History in the First Person

Book Review 

 

ENSLAVED
The New Slavery
Rahila Gupta
HarperCollins India; Price: Rs 350; Pages: 314

Srinivas Parsa Delhi

Rahila Gupta does something that any sensible journalist ought to be doing all the time: record the voices and stories of ordinary people who are buffeted by historical currents, the people who are thrown hither and thither because of political and economic developments which are not of their making and which are beyond their control.

She has chosen the stories of five people: Farhia Nur from Mogadishu in Somalia, Natasha Bulova from Samara in Russia, Naomi Conte from Sierra Leone, Liu Bao Ren from Fujian in China, Amber Lobepreet from Dhahdakurd, Punjab. Gupta, a journalist, co-author of Provoked, the book on which the film was based, and an anti-slavery campaigner in London, met them all in Britain where they landed from different corners of the world.
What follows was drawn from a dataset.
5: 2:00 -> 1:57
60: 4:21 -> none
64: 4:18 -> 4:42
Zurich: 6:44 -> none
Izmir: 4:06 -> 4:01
Some of them like Natasha had planned to go to Spain but were forced to come to London.

What Gupta does is to let them tell their meandering stories in their own voices. She does not impose a narrative structure on their tales. The protagonists determine their own way of telling about their lives. The stories are touching because they are about ordinary people tucked away in the far corners of the world. A playwright or a film script writer would be able to make good use of the material of their stories to tell a good story.

Each of these stories is interesting and compelling in itself. What is disturbing though is the felicity with which each one narrates his/her own tale of degradation, abuse, violence and exploitation. Each one of them talks about family, home, small places, the big political convulsions that shattered their lives as in the case of Farhia Nur and Noami Conte, or the simple compulsions to get away from small places to change their economic fortune as in the case of Natasha Bulova and Liu Bao Ren. Or it is simply, as in the case of Amber Lobepreet, a marriage that turns a village girl's life topsy-turvy.

Gupta has her own underlying argument that ties up the life stories of these five. She sees them as victims of modern slavery because in each case the individuals are ferried across borders on land and sea by ‘people smugglers' - the human traffickers. It is the criminal underworld that operates this new slave trade that engages her, and she uses individual stories to reveal how the smugglers are operating. It is an issue of public importance, something that bothers and challenges governments because ultimately the government of the host country will have to check the unlawful activity as well as provide social rehabilitation to the people who are illegally brought into the country.

Beginning each chapter with a vivid description of the political and social background, Gupta weaves the reasons for escape at the start of each chapter. In a very persuasive and compelling style Gupta dwells on the complex issue of immigration and builds a connection with modern day slavery. She keeps the arguments about the question of slave trade in the contemporary world to the end of the book. Her ardent plea that this slavery needs to be fought and ended is both passionate and sincere, but the point is made in succinct and cool prose. Time and again she reminds the reader about the fact that the old slave trade which was abolished at the beginning of the 19th century has reared its ugly head once again at the beginning of the 21st century, and that there is a need to fight it. This
time it is in the form of human trafficking and illegal immigration.